The claim is a personal one. Mr. Superintendent was the injured party, and he may recover damages for the injury he suffered through Wally’s defamation. A related question, however, is whether the Nutmeg Board of Education can reimburse Mr. Superintendent for his legal expenses in bringing the claim. It has no legal obligation to do so, and there are no Connecticut cases on the subject. Moreover, boards of education are permitted to spend money only for public purposes, not to right private wrongs. However, here the Nutmeg Board of Education would have a legitimate interest in preserving public confidence in the operation of the school district by protecting its superintendent (or another employee) from being defamed. Accordingly, I believe that the Board can assist Mr. Superintendent in bringing such a claim.

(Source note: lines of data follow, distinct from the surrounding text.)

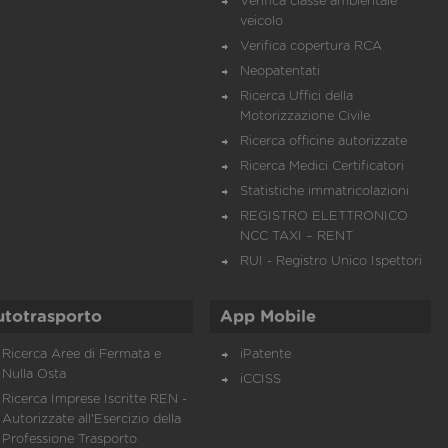
Verifica classe ambientale
veicolo
Verifica copertura RCA
Neopatentati
Ricerca Uffici della
Motorizzazione Civile
Ricerca officine autorizzate
Ricerca Medici Certificatori
Statistiche immatricolazioni
REGISTRO ELETTRONICO
NCC TAXI – RENT
RUI - Registro Unico Ispettori
utotrasporto
App Mobile
Ricerca Aree di Fermata e
iPatente
Nulla Osta
iCCISS
Ricerca Imprese Iscritte REN -
Autorizzate all'Esercizio della
Professione Trasporto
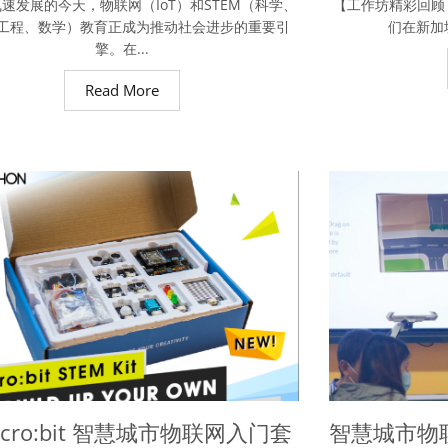
速发展的今天，物联网（IoT）和STEM（科学、
【工作坊精彩回顾 | Sm
工程、数学）教育正成为推动社会进步的重要引
们在新加坡
擎。在...
Read More
icro:bit 智慧城市物联网入门套
智慧城市物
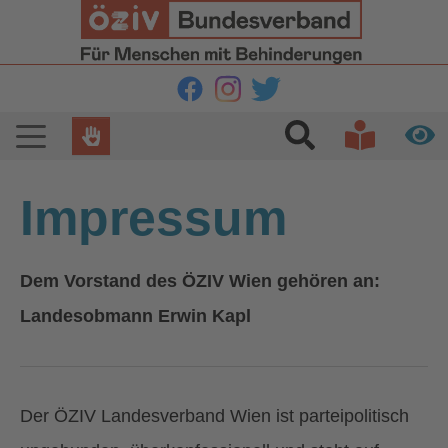
Zur Hauptnavigation springen
Zum Hauptinhalt springen
Zur Fußzeile springen
Impressum
Dem Vorstand des ÖZIV Wien gehören an:
Landesobmann Erwin Kapl
Der ÖZIV Landesverband Wien ist parteipolitisch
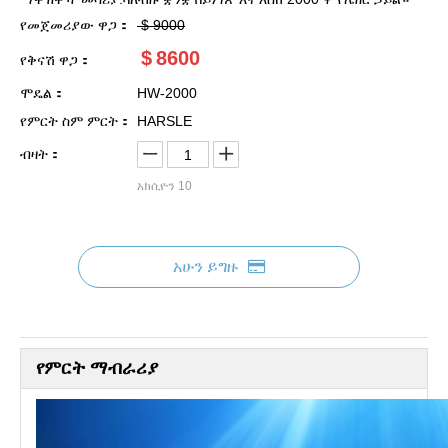
የመጀመሪያው ዋጋ：
$
9000
$
8600
የቅናሽ ዋጋ：
ሞዴል：
HW-2000
የምርት ስም ምርት：
HARSLE
ብዛት：
አክሲዮን
10
አሁን ይግዙ
የምርት ማብራሪያ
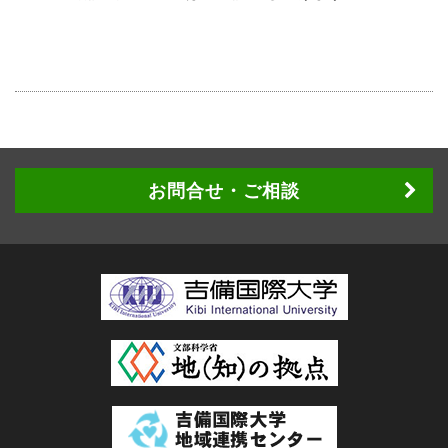
お問合せ・ご相談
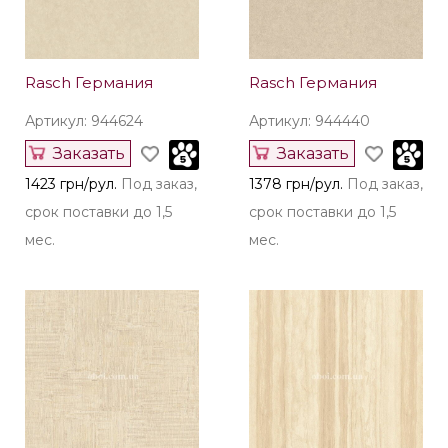
Rasch Германия
Rasch Германия
Артикул: 944624
Артикул: 944440
Заказать
Заказать
1423 грн/рул.
Под заказ,
1378 грн/рул.
Под заказ,
срок поставки до 1,5
срок поставки до 1,5
мес.
мес.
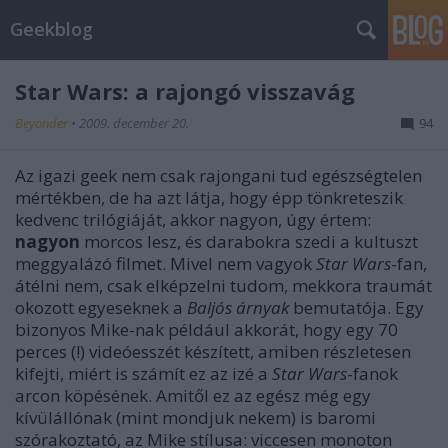
Geekblog
Star Wars: a rajongó visszavág
Beyonder
•
2009. december 20.
94
Az igazi geek nem csak rajongani tud egészségtelen
mértékben, de ha azt látja, hogy épp tönkreteszik
kedvenc trilógiáját, akkor nagyon, úgy értem:
nagyon
morcos lesz, és darabokra szedi a kultuszt
meggyalázó filmet. Mivel nem vagyok
Star Wars
-fan,
átélni nem, csak elképzelni tudom, mekkora traumát
okozott egyeseknek a
Baljós árnyak
bemutatója. Egy
bizonyos Mike-nak például akkorát, hogy egy 70
perces (!) videóesszét készített, amiben részletesen
kifejti, miért is számít ez az izé a
Star Wars
-fanok
arcon köpésének. Amitől ez az egész még egy
kívülállónak (mint mondjuk nekem) is baromi
szórakoztató, az Mike stílusa: viccesen monoton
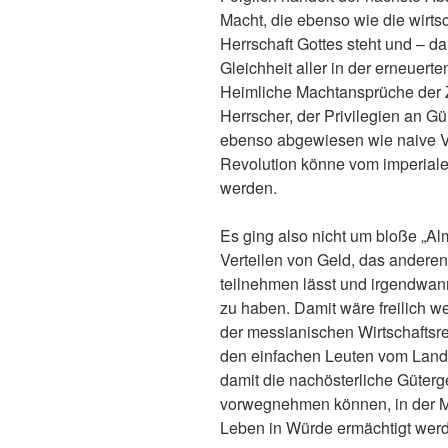
Macht, die ebenso wie die wirts
Herrschaft Gottes steht und – d
Gleichheit aller in der erneuert
Heimliche Machtansprüche der 
Herrscher, der Privilegien an Gü
ebenso abgewiesen wie naive Vo
Revolution könne vom imperiale
werden.
Es ging also nicht um bloße „Al
Verteilen von Geld, das andere
teilnehmen lässt und irgendwann
zu haben. Damit wäre freilich 
der messianischen Wirtschaftsre
den einfachen Leuten vom Land
damit die nachösterliche Güter
vorwegnehmen können, in der 
Leben in Würde ermächtigt wer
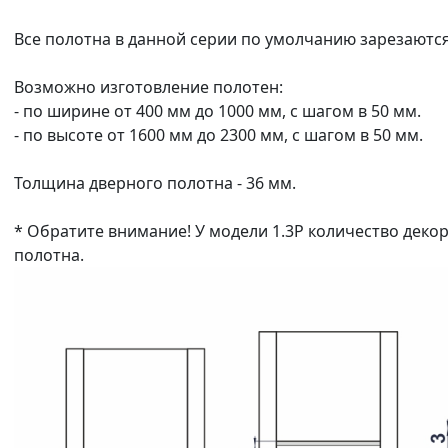
Все полотна в данной серии по умолчанию зарезаются
Возможно изготовление полотен:
- по ширине от 400 мм до 1000 мм, с шагом в 50 мм.
- по высоте от 1600 мм до 2300 мм, с шагом в 50 мм.
Толщина дверного полотна - 36 мм.
* Обратите внимание! У модели 1.3P количество деко
полотна.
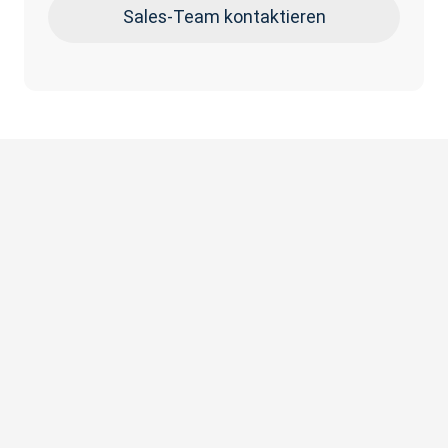
Sales-Team kontaktieren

Finally, creating committees to assist school officials and/or the board of education can be a good idea, the Wallys of the world notwithstanding. When doing so, however, we must always remember that committees created by public agencies (including by the superintendent and other school officials) are themselves public agencies. Therefore, the provisions of the Freedom of Information Act apply to the work of such committees. Such committees must post their meetings, and the public must be permitted to attend those meetings. Moreover, any records that such committees create in the course of their work (including emails) will be public records, subject to public disclosure upon request unless the record is otherwise exempt from disclosure in accordance with statute.